¿Es solo un partido?: Una crítica (urgente) a la película “El Partido”, antes del otro partido
El documental sobre el juego entre Argentina e Inglaterra en el Mundial ‘86 permite aportar sobre la discusión del ahora y del nunca acabar. Mirá la película aquí.
Por Lea Ross
“¿Es solo un partido?” es la pregunta que prolifera desde hace pocos días, en el momento en que se sabía que la Selección Argentina iba a disputar contra su par de Inglaterra en la semifinal del presente Mundial. La discusión quizás no sea saldada ni siquiera para cuando termine. Pero para el filme El Partido, la pregunta es otra: “¿Cuándo empieza y termina un partido?”.
Dirigida por Juan Cabral y Santiago Franco, y proyectada en el Festival de Cannes, fue estrenada hace un par de meses, pero quedó viralizada en internet a partir de la urgencia que generó el panorama futbolístico presente. Y es que al comienzo de la obra, pareciera un material que deglutió lo que estamos devorando. La obra pretende sostenerse con la convocatoria, dentro de un espacio cerrado, de algunos ex-jugadores que se disputaron en aquella partida ocurrida en el Mundial de México ‘86, tanto uno como otro equipo. Allí rememoraron aquella gesta, pero a la vez esquivando los temas ampulosos que atraviesan a ambos países, sobre todo la ocupación de las Malvinas, donde en este caso se opta por un guion narrado en off. Pero incluso, la película advierte sobre momentos de armonía intercultural, como el saludo entre Diego Maradona y Freddy Mercury.

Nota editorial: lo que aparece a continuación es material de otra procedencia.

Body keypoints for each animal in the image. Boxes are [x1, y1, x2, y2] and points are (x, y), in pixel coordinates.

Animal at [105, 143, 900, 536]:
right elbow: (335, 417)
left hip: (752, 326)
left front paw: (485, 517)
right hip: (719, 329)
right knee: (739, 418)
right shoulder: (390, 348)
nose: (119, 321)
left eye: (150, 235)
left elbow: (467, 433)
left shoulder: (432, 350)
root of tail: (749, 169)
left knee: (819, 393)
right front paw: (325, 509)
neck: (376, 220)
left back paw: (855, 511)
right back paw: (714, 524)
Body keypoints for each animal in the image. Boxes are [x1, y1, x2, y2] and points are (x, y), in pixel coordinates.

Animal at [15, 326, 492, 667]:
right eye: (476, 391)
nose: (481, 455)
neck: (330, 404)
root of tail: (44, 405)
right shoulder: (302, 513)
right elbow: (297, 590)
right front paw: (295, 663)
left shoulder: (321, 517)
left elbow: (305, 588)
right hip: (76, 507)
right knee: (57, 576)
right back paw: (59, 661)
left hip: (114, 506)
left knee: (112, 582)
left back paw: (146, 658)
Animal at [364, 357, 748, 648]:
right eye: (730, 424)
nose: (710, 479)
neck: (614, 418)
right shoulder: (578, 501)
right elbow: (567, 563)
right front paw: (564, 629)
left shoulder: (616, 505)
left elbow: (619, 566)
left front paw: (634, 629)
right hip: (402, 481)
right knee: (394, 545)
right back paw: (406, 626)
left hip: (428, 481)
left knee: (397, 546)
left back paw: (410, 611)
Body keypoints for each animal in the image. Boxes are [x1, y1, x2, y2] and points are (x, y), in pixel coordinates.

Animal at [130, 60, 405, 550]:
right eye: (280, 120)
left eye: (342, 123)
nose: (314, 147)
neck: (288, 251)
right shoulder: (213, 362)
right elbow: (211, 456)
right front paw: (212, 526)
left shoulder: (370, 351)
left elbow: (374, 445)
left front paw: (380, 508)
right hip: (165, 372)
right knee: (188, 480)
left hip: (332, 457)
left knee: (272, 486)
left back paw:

Sin embargo, la recopilación de archivos, sean fotográficos como de video, ratifica un arduo trabajo de investigación, que a la vez se moldea en un montaje que pareciera apuntalar a ser una producción digna para los canales de stream más que para una sala tradicional. Lo curioso es que el uso de blanco y negro, por parte de quienes estuvieron en la cancha, permite generar una reivindicación al modo de percibir lo audiovisual, de dimensionar la potencialidad fílmica cuando se lo contempla en pantalla grande y en un cuarto oscuro. Maradona fue ese efecto de una proporcionalidad divina, algo que especula el tramo final de la película sobre la correlación de los cuerpos celestes en el espacio.
Las recurrentes anécdotas y coincidencias permiten que ese “instinto Netflix” posibilite los saltos temporales, algo que es muy habitual en las producción que apuntan un dinamismo ágil para un público doméstico. Pero también, obtiene una efectividad a lo Spielberg, al denotar el tono épico del gol del siglo, como así también aquella opacada maniobra de “la nuca de Dios”, que evitó que el partido se convirtiera en un empate. El Partido puede convertirse en un buen material para filmar una ficción, donde incluso Carlos Bilardo podría adquirir más protagonismo: la cábala confundida con costumbrismo, lo obsesivo en los detalles, su persistencia casi al delirio, permiten que el documental en sí convierta a ese director técnico en un personaje cinematográfico a la misma altura que cualquier astro en la cancha.
El Partido aporta su mirada que choca contra el chauvinismo berreta, pero también contra la falta de sensibilidad e intelectual por parte de quienes sienten repulsión por los hincas que cantan “El que no salta es un inglés”. En nuestras vidas, son muy pocos los momentos en donde las memorias, que remiten al pasado, se confundan con las evocaciones que nos apuntan al futuro. Y eso lo puede generar un partido de fútbol. El ingenioso cierre de la película, donde los entrevistados juegan una partida de metegol, es una buena encarnación donde si el motor de la Historia es la guerra, entonces una mínima voluntad de recuperar la hermandad de los pueblos puede permitir ser el inicio de algo en donde las mayorías seamos felices. La alegría de un pueblo es su mayor prueba.